While environmental health is unquestionably a top-of-mind priority, petroleum products are the lifeblood of the global economy and diminishing resources and ever-escalating costs make their conservation as critical to 21st century survival.
The storage, handling and transportation of petro-chemical products to end-users presents significant challenges and Dawson urges responsible players in this sector to implement an emission control and management strategy to ensure the reduction of harmful volatile organic compounds (VOCs.)
In March 2010, the National Environmental Management: Air Quality Act (39.2004) published a list of activities subject to legislative control and the ruling pertaining to the petroleum industry is clearly outlined, particularly with respect to the storage and handling of products with a vapour pressure in excess of 14kPa , all grades of petrol. Any facility with a cumulative petrol storage capacity in excess of 500m³ or throughput of 5,000m³ per annum – facilities, which handle virtually all the petroleum in South Africa - must be compliant with the legislation.
According to Dawson, the installation of vapour recovery and vapour combustion units can go a long way towards being legal and going green. “The installation of vapour recovery units (VRUs) will up an operation’s bottom line and have the added benefit of reducing the release of environmentally hazardous hydrocarbon emissions into the atmosphere.
“The most reliable and efficient VRUs are carbon bed units with Jordan Technologies’ carbon bed VRU proven to recover in excess of 99% of VOCs generated during product loading. The most cost-effective VRU on the market today, users can expect return on investment within 12 months.”
Jordan has carbon bed VRU terminals and installations at refineries and petrol tanker loading facilities around the world.
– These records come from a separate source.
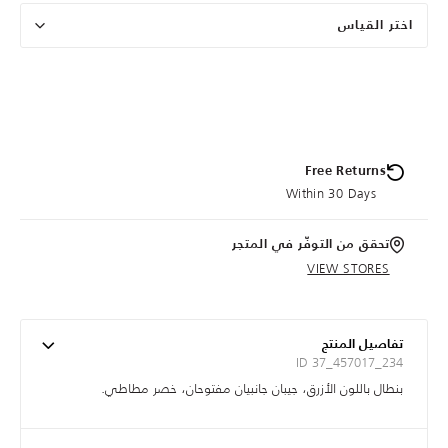
اختر القياس
Free Returns
Within 30 Days
تحقق من التوفّر في المتجر
VIEW STORES
تفاصيل المنتج
ID 37_457017_234
بنطال باللون الأزرق، جيبان جانبيان مفتوحان، خصر مطاطي.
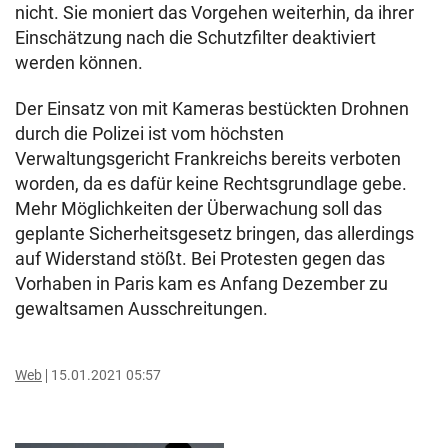
nicht. Sie moniert das Vorgehen weiterhin, da ihrer
Einschätzung nach die Schutzfilter deaktiviert
werden können.
Der Einsatz von mit Kameras bestückten Drohnen
durch die Polizei ist vom höchsten
Verwaltungsgericht Frankreichs bereits verboten
worden, da es dafür keine Rechtsgrundlage gebe.
Mehr Möglichkeiten der Überwachung soll das
geplante Sicherheitsgesetz bringen, das allerdings
auf Widerstand stößt. Bei Protesten gegen das
Vorhaben in Paris kam es Anfang Dezember zu
gewaltsamen Ausschreitungen.
Web
15.01.2021 05:57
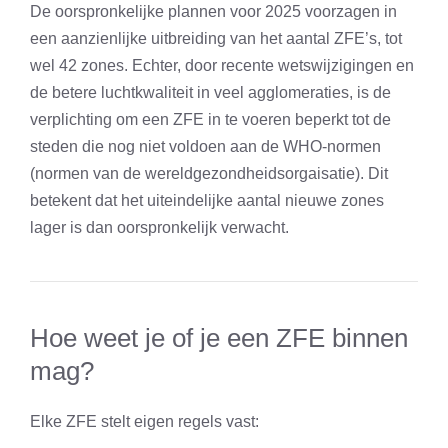
De oorspronkelijke plannen voor 2025 voorzagen in
een aanzienlijke uitbreiding van het aantal ZFE’s, tot
wel 42 zones. Echter, door recente wetswijzigingen en
de betere luchtkwaliteit in veel agglomeraties, is de
verplichting om een ZFE in te voeren beperkt tot de
steden die nog niet voldoen aan de WHO-normen
(normen van de wereldgezondheidsorgaisatie). Dit
betekent dat het uiteindelijke aantal nieuwe zones
lager is dan oorspronkelijk verwacht.
Hoe weet je of je een ZFE binnen
mag?
Elke ZFE stelt eigen regels vast:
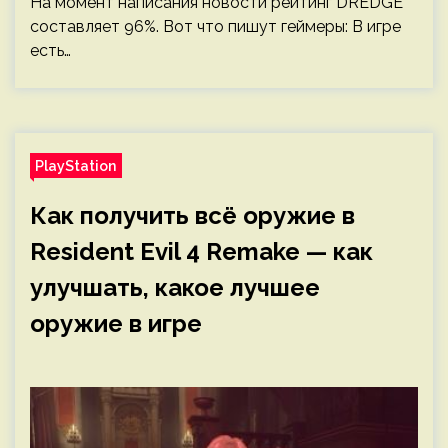
На момент написания новости рейтинг DREDGE
составляет 96%. Вот что пишут геймеры: В игре
есть…
PlayStation
Как получить всё оружие в
Resident Evil 4 Remake — как
улучшать, какое лучшее
оружие в игре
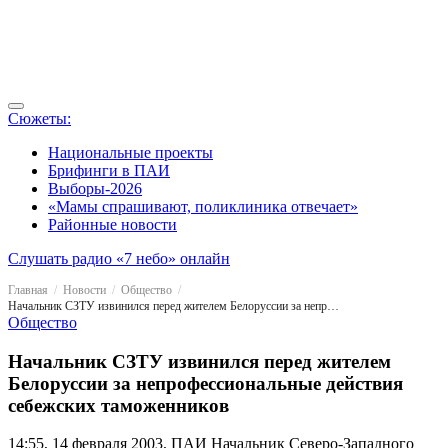
Сюжеты:
Национальные проекты
Брифинги в ПАИ
Выборы-2026
«Мамы спрашивают, поликлиника отвечает»
Районные новости
Слушать радио «7 небо» онлайн
Главная
Новости
Общество
Начальник СЗТУ извинился перед жителем Белоруссии за непрофессиональные действия себежских таможенников
Общество
Начальник СЗТУ извинился перед жителем
Белоруссии за непрофессиональные действия
себежских таможенников
14:55, 14 февраля 2003, ПАИ
Начальник Северо-Западного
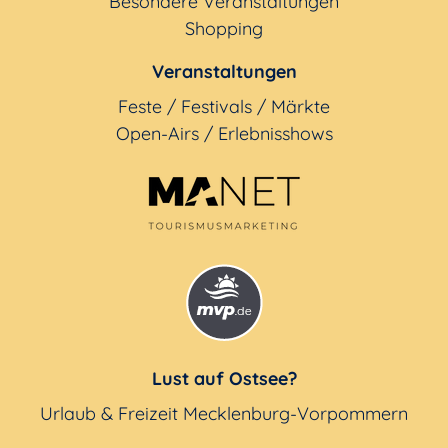
Besondere Veranstaltungen
Shopping
Veranstaltungen
Feste / Festivals / Märkte
Open-Airs / Erlebnisshows
Lust auf Ostsee?
Urlaub & Freizeit Mecklenburg-Vorpommern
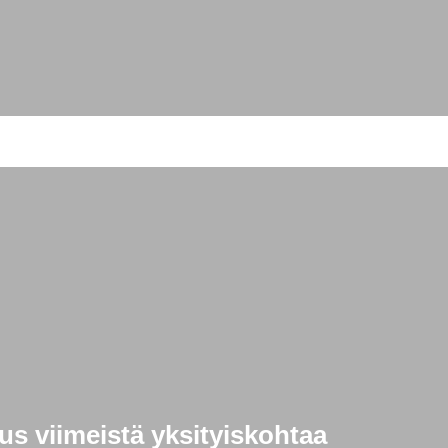
s viimeistä yksityiskohtaa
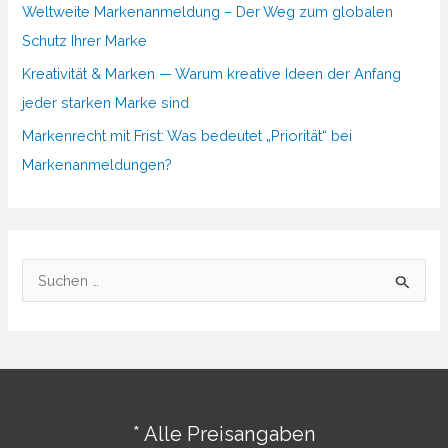
Weltweite Markenanmeldung – Der Weg zum globalen
Schutz Ihrer Marke
Kreativität & Marken — Warum kreative Ideen der Anfang
jeder starken Marke sind
Markenrecht mit Frist: Was bedeutet „Priorität“ bei
Markenanmeldungen?
S
u
c
h
e
n
* Alle Preisangaben
n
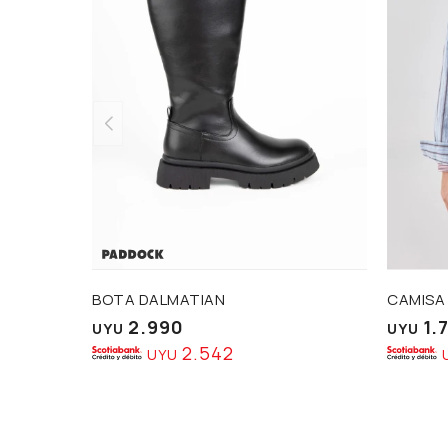
BOTA DALMATIAN
CAMISA
2.990
1.
UYU
UYU
2.542
UYU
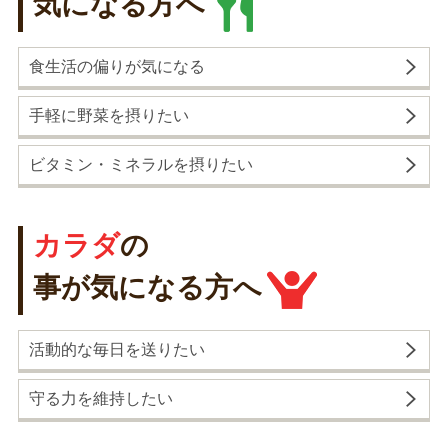
気になる方へ
食生活の偏りが気になる
手軽に野菜を摂りたい
ビタミン・ミネラルを摂りたい
カラダ
の
事が気になる方へ
活動的な毎日を送りたい
守る力を維持したい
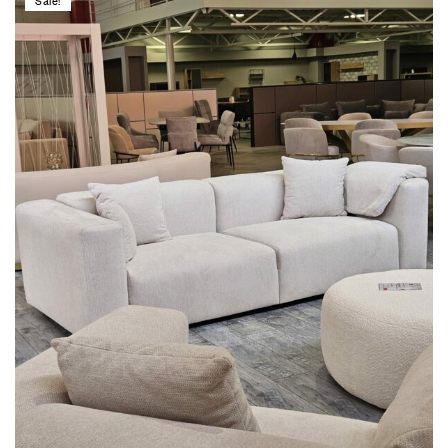
Sale!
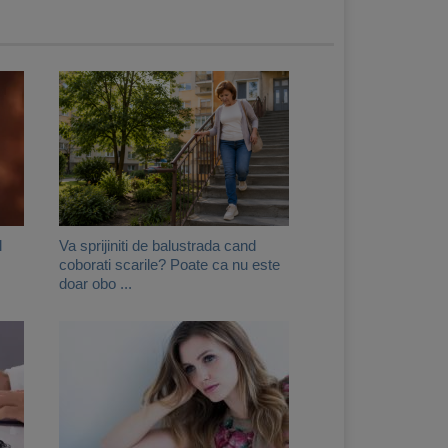
l
Va sprijiniti de balustrada cand
coborati scarile? Poate ca nu este
doar obo ...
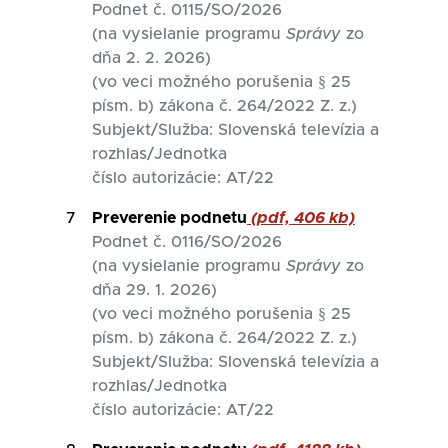
Podnet č. 0115/SO/2026
(na vysielanie programu
Správy
zo
dňa 2. 2. 2026)
(vo veci možného porušenia § 25
písm. b) zákona č. 264/2022 Z. z.)
Subjekt/Služba: Slovenská televízia a
rozhlas/Jednotka
číslo autorizácie: AT/22
7
Preverenie podnetu
(pdf, 406 kb)
Podnet č. 0116/SO/2026
(na vysielanie programu
Správy
zo
dňa 29. 1. 2026)
(vo veci možného porušenia § 25
písm. b) zákona č. 264/2022 Z. z.)
Subjekt/Služba: Slovenská televízia a
rozhlas/Jednotka
číslo autorizácie: AT/22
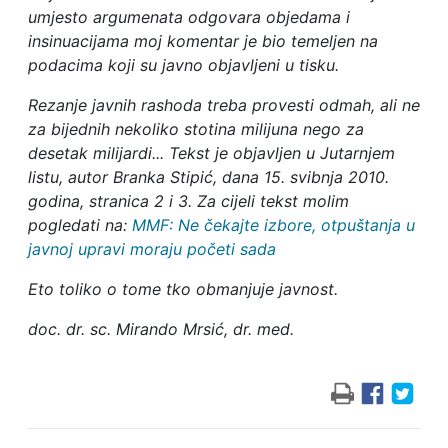
umjesto argumenata odgovara objedama i
insinuacijama moj komentar je bio temeljen na
podacima koji su javno objavljeni u tisku.
Rezanje javnih rashoda treba provesti odmah, ali ne
za bijednih nekoliko stotina milijuna nego za
desetak milijardi... Tekst je objavljen u Jutarnjem
listu, autor Branka Stipić, dana 15. svibnja 2010.
godina, stranica 2 i 3. Za cijeli tekst molim
pogledati na:
MMF: Ne čekajte izbore, otpuštanja u
javnoj upravi moraju početi sada
Eto toliko o tome tko obmanjuje javnost.
doc. dr. sc. Mirando Mrsić, dr. med.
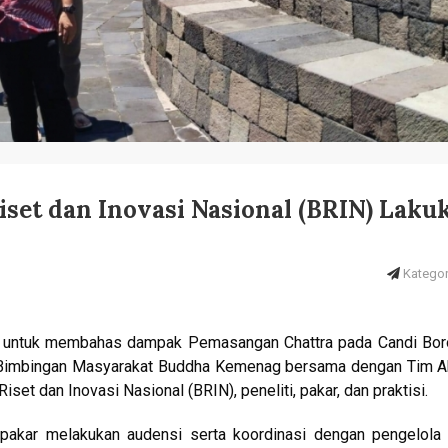
iset dan Inovasi Nasional (BRIN) Laku
Kategori
n untuk membahas dampak Pemasangan Chattra pada Candi Bor
l Bimbingan Masyarakat Buddha Kemenag bersama dengan Tim Ah
set dan Inovasi Nasional (BRIN), peneliti, pakar, dan praktisi.
 pakar melakukan audensi serta koordinasi dengan pengelola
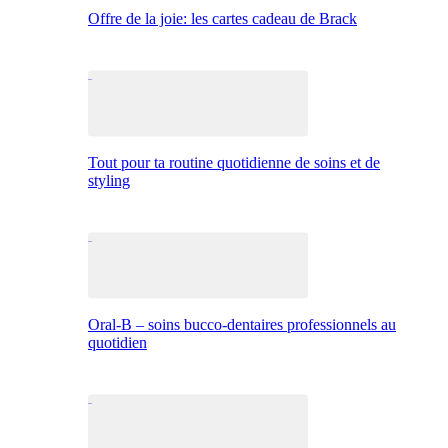
Offre de la joie: les cartes cadeau de Brack
Tout pour ta routine quotidienne de soins et de
styling
Oral-B – soins bucco-dentaires professionnels au
quotidien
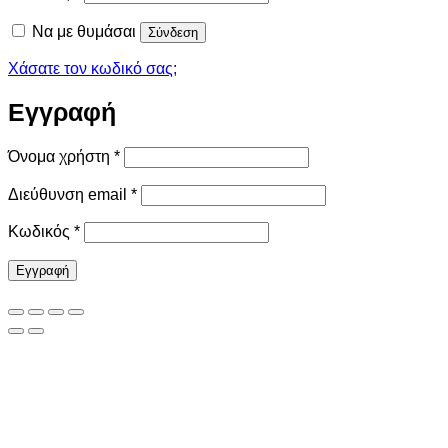
Να με θυμάσαι
Σύνδεση
Χάσατε τον κωδικό σας;
Εγγραφή
Απαιτείται
Όνομα χρήστη
*
Απαιτείται
Διεύθυνση email
*
Απαιτείται
Κωδικός
*
Εγγραφή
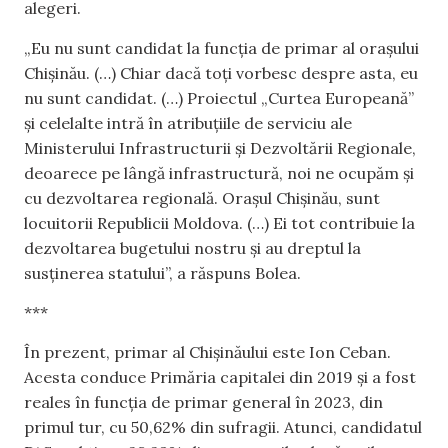
alegeri.
„Eu nu sunt candidat la funcția de primar al orașului
Chișinău. (…) Chiar dacă toți vorbesc despre asta, eu
nu sunt candidat. (…) Proiectul „Curtea Europeană”
și celelalte intră în atribuțiile de serviciu ale
Ministerului Infrastructurii și Dezvoltării Regionale,
deoarece pe lângă infrastructură, noi ne ocupăm și
cu dezvoltarea regională. Orașul Chișinău, sunt
locuitorii Republicii Moldova. (…) Ei tot contribuie la
dezvoltarea bugetului nostru și au dreptul la
susținerea statului”, a răspuns Bolea.
***
În prezent, primar al Chișinăului este Ion Ceban.
Acesta conduce Primăria capitalei din 2019 și a fost
reales în funcția de primar general în 2023, din
primul tur, cu 50,62% din sufragii. Atunci, candidatul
Established in 1980, the company has established itself as a leader in providing vapour recovery solutions to the petroleum and allied industries worldwide and has carbon bed VRU terminals and installations at refineries and petrol tanker loading facilities around the world.
Vapour recovery at retail level
Jordan has also developed miniaturized VRUs for use in the petrol retail sector where recovered vapour equals more product equals increased profit.
“Worldwide, petrol has become a very costly commodity so from a service station’s perspective, a VRU able to recover VOCs resulting from evaporative loss and product transfer and then return them to the fuel storage tank for re-sale, is great news,” says Dawson.
“The installation of VRUs at petrol stations to ensure that vapour loss caused by evaporation during the fuel transfer process is kept to a minimum not only makes sound business sense but ‘eco’ sense as well and, legislation aside, it should be voluntary on the part of owners and operators.”